* [WHAT YOU NEED TO DO]:
Find the line containing "5: (1290, 681)". Retype it and every later line of the records exactly, leaving out pictures.

* [TASK INPUT]:

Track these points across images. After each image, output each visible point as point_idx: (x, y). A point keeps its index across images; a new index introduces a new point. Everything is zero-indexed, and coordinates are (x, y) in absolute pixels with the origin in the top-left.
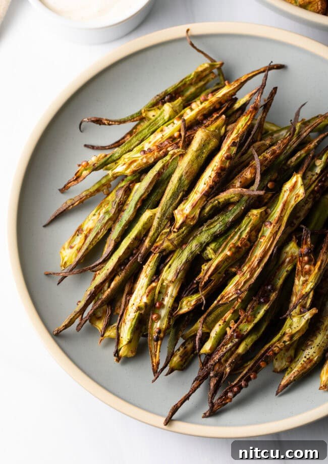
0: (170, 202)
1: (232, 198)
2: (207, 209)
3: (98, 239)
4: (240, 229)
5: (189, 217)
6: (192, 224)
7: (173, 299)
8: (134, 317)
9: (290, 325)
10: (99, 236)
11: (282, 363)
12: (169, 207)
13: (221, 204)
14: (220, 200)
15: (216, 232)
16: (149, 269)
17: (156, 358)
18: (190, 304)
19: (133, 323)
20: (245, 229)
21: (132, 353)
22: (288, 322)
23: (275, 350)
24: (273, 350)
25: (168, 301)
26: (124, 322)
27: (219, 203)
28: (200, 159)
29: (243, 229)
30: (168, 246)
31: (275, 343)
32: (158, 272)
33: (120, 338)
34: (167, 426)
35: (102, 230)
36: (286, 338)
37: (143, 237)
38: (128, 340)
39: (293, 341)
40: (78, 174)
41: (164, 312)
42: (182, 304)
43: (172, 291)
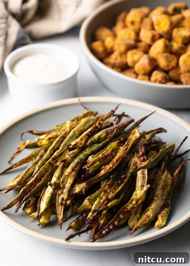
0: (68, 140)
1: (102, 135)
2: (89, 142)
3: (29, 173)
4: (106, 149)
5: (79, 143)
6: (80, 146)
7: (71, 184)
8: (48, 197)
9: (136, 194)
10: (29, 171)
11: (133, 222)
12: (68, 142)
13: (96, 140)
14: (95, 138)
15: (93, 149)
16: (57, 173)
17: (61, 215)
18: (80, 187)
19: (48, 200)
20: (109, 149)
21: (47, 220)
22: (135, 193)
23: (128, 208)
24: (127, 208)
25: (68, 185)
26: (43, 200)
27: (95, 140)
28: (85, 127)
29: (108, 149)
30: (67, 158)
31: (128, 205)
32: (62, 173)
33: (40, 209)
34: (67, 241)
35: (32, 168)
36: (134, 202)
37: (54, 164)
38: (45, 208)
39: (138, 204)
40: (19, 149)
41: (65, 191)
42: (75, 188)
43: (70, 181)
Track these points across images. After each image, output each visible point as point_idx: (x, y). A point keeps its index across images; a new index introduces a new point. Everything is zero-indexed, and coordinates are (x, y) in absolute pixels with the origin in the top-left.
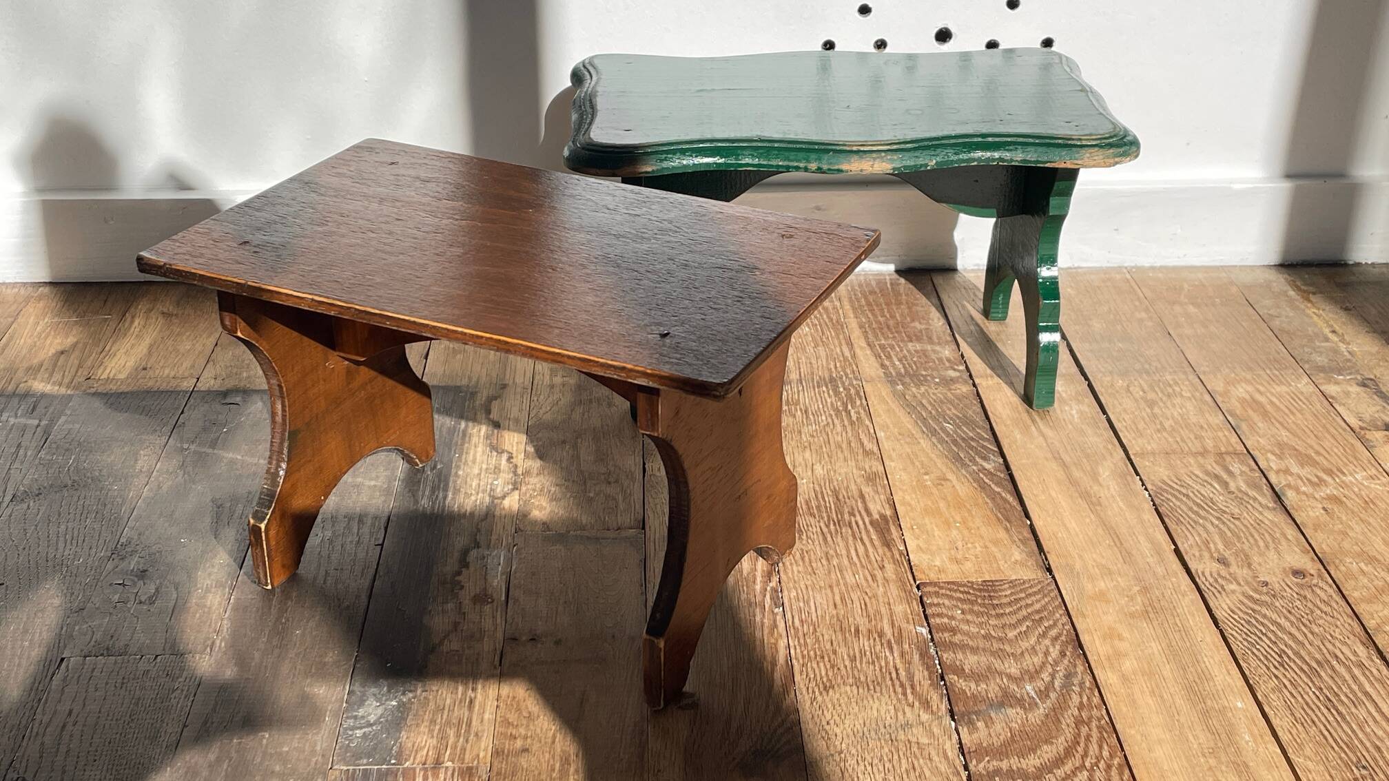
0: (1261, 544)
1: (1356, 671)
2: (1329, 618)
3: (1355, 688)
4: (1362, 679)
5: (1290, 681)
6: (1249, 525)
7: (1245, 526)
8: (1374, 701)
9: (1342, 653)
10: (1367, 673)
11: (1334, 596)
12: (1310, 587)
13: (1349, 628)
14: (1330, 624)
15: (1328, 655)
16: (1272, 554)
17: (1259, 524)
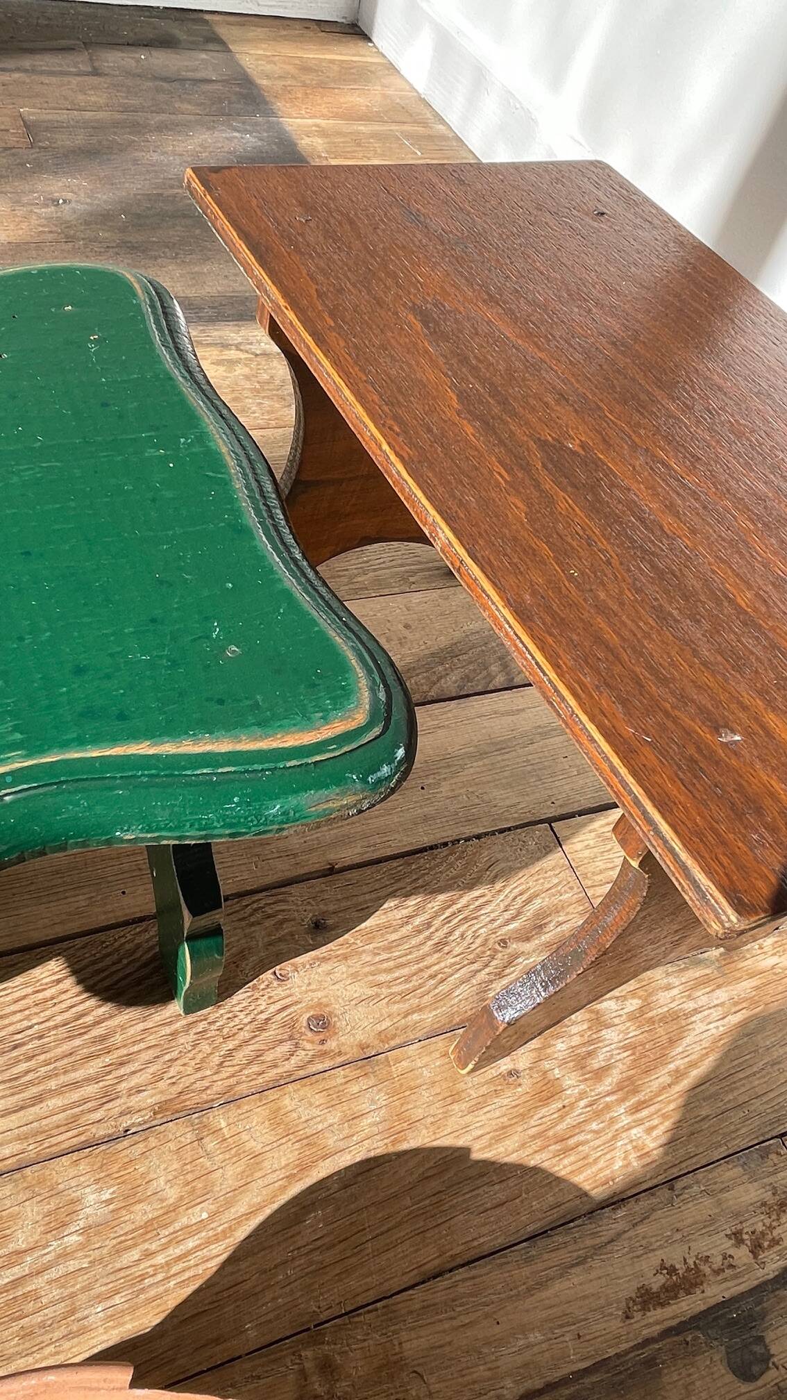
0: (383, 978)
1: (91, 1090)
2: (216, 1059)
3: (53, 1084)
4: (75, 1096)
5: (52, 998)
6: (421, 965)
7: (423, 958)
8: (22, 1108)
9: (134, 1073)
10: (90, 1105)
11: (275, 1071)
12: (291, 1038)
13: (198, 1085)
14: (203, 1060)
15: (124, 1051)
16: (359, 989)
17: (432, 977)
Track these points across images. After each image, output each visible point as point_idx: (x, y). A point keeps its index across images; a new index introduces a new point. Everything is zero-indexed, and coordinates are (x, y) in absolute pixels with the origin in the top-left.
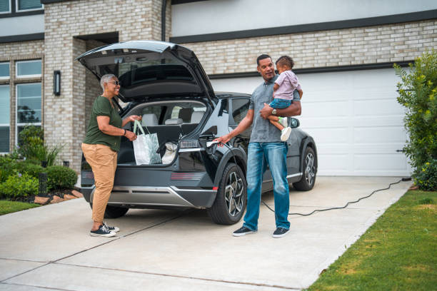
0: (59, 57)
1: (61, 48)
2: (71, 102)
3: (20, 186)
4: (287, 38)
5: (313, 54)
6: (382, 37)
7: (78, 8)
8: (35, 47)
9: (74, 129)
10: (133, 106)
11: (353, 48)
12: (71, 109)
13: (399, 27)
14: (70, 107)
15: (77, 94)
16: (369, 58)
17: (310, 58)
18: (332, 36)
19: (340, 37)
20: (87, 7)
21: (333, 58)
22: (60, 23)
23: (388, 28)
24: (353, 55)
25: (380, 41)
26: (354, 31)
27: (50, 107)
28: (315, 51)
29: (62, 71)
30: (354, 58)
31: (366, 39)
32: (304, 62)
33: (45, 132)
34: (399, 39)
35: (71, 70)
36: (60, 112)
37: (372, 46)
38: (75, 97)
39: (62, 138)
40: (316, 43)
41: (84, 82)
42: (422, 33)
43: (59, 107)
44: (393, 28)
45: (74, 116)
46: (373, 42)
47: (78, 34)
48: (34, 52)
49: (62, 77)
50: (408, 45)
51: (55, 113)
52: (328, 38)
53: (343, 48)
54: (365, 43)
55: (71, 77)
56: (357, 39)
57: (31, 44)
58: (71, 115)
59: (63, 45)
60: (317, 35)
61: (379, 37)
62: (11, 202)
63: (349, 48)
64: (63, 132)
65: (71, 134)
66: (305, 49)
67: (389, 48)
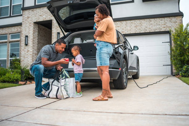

* [OUTPUT OF THE EXERCISE]:
5: (1290, 681)
6: (1249, 525)
7: (1245, 526)
8: (1374, 701)
9: (1342, 653)
10: (1367, 673)
11: (1334, 596)
12: (1310, 587)
13: (1349, 628)
14: (1330, 624)
15: (1328, 655)
16: (1272, 554)
17: (1259, 524)
0: (383, 978)
1: (91, 1090)
2: (216, 1059)
3: (53, 1084)
4: (75, 1096)
5: (52, 998)
6: (421, 965)
7: (423, 958)
8: (22, 1108)
9: (134, 1073)
10: (90, 1105)
11: (275, 1071)
12: (291, 1038)
13: (198, 1085)
14: (203, 1060)
15: (124, 1051)
16: (359, 989)
17: (432, 977)
Track these points across images. After each image, output each visible point as point_idx: (x, y). A point keeps its index across images; a new index introduces a new point. Everything is zero-indexed, and coordinates are (x, y) in absolute pixels with the origin in the top-left.
0: (59, 57)
1: (61, 48)
2: (71, 102)
3: (20, 186)
4: (287, 38)
5: (313, 54)
6: (382, 37)
7: (78, 8)
8: (35, 47)
9: (74, 129)
10: (133, 106)
11: (353, 48)
12: (71, 109)
13: (399, 27)
14: (70, 107)
15: (77, 94)
16: (369, 58)
17: (310, 58)
18: (332, 36)
19: (340, 37)
20: (87, 7)
21: (333, 58)
22: (60, 23)
23: (388, 28)
24: (353, 55)
25: (380, 41)
26: (354, 31)
27: (50, 107)
28: (315, 51)
29: (62, 71)
30: (354, 58)
31: (366, 39)
32: (304, 62)
33: (45, 132)
34: (399, 39)
35: (71, 70)
36: (60, 112)
37: (372, 46)
38: (75, 97)
39: (62, 138)
40: (316, 43)
41: (84, 82)
42: (422, 33)
43: (59, 107)
44: (393, 28)
45: (74, 116)
46: (373, 42)
47: (78, 34)
48: (34, 52)
49: (62, 77)
50: (408, 45)
51: (55, 113)
52: (328, 38)
53: (343, 48)
54: (365, 43)
55: (71, 77)
56: (357, 39)
57: (31, 44)
58: (71, 115)
59: (63, 45)
60: (317, 35)
61: (379, 37)
62: (11, 202)
63: (349, 48)
64: (63, 132)
65: (71, 134)
66: (305, 49)
67: (389, 48)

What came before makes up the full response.